Iranian Baha’i Psychologist Released from Prison | Support for Fariba Kamalabadi
Human Rights Casework
Last update February 23, 2026
On February 15, Iranian psychologist Fariba Kamalabadi was released from Evin Prison and granted a pardon. She had served 3½ years of a 10-year prison sentence in connection with her Baha’i faith.

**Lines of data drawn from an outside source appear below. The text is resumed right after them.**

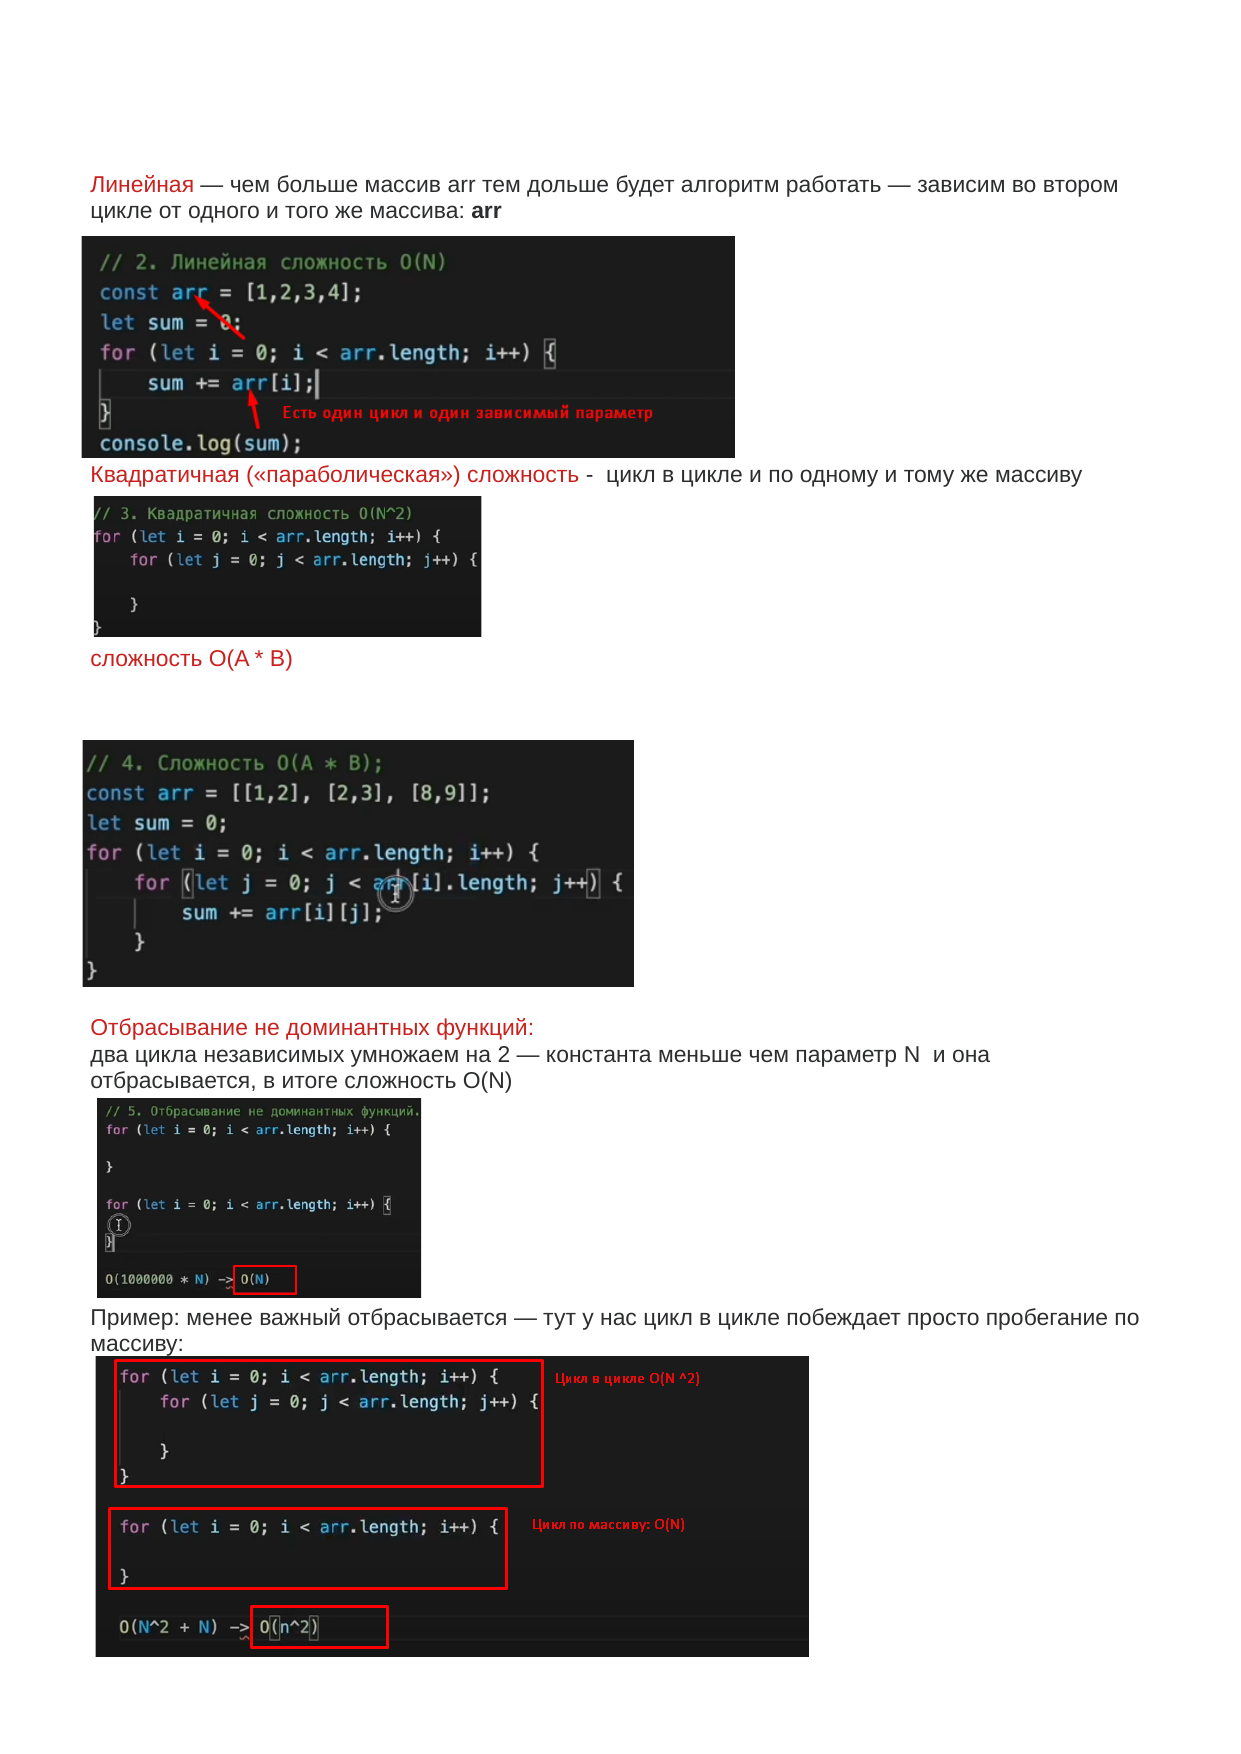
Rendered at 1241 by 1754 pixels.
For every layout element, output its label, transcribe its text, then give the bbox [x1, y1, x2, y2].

text сложность O(A * B) [90, 645, 1150, 672]
text два цикла независимых умножаем на 2 — константа меньше чем параметр N и она отбрасывается, в итоге сложность O(N) [90, 1041, 1150, 1093]
picture [82, 740, 634, 987]
text Линейная — чем больше массив arr тем дольше будет алгоритм работать — зависим во втором цикле от одного и того же массива: arr [90, 171, 1150, 223]
picture [95, 1356, 809, 1657]
text Пример: менее важный отбрасывается — тут у нас цикл в цикле побеждает просто пробегание по массиву: [90, 1304, 1150, 1357]
picture [97, 1098, 422, 1298]
picture [81, 236, 735, 458]
picture [93, 496, 482, 637]
text Отбрасывание не доминантных функций: [90, 1014, 1150, 1041]
text Квадратичная («параболическая») сложность - цикл в цикле и по одному и тому же массиву [90, 461, 1150, 487]
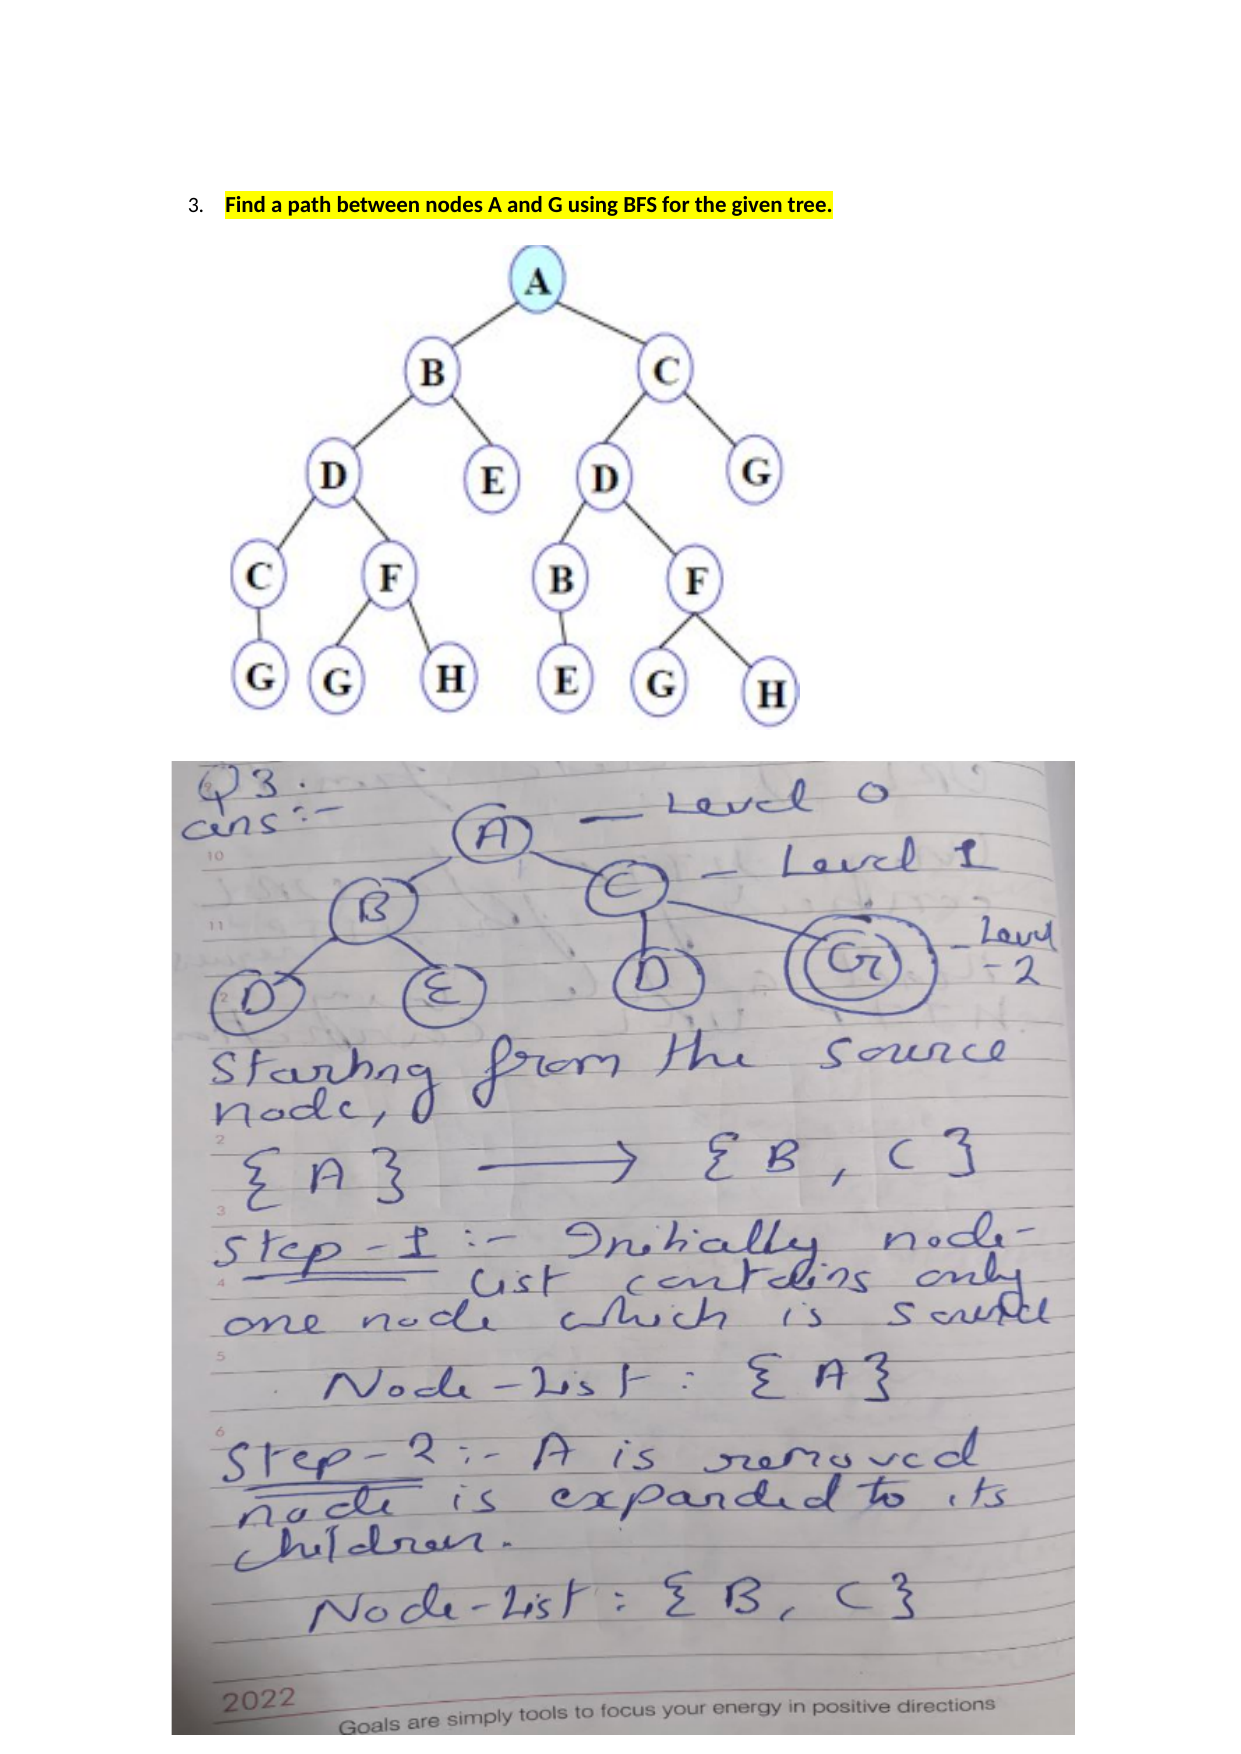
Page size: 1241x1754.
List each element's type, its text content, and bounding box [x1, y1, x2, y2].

list Find a path between nodes A and G using BFS for the given tree. [188, 191, 1078, 219]
picture [229, 245, 800, 730]
picture [171, 761, 1075, 1735]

In July 2022, Ms. Kamalabadi was arrested and accused of being involved in espionage, propagating Baha’i teachings, and infiltrating educational institutions. Previously, she was imprisoned for 10 years in connection with her peaceful efforts as a Baha’i community leader and a psychology teacher at the Baha’i Institute for Higher Education (BIHE). (The BIHE is an alternative academic institution created and run by the Baha’i community to provide higher education to Baha’i students who are prohibited, because of their religious faith, from attending Iranian universities.) In late 2022, she was convicted of “managing the unlawful [Baha’i] administration” and sentenced to 10 years in prison in connection with her peaceful exercise of internationally protected rights as a member of the Baha’i faith, educator, and former leader of the Iranian Baha’i community. At her trial, the judge reportedly rebuked her, telling her she had failed to learn from her previous incarceration.
The Baha’is, Iran’s largest non-Muslim minority, have long been subjected to severe government persecution. Their religion is not recognized, and they are deprived of many internationally recognized human rights.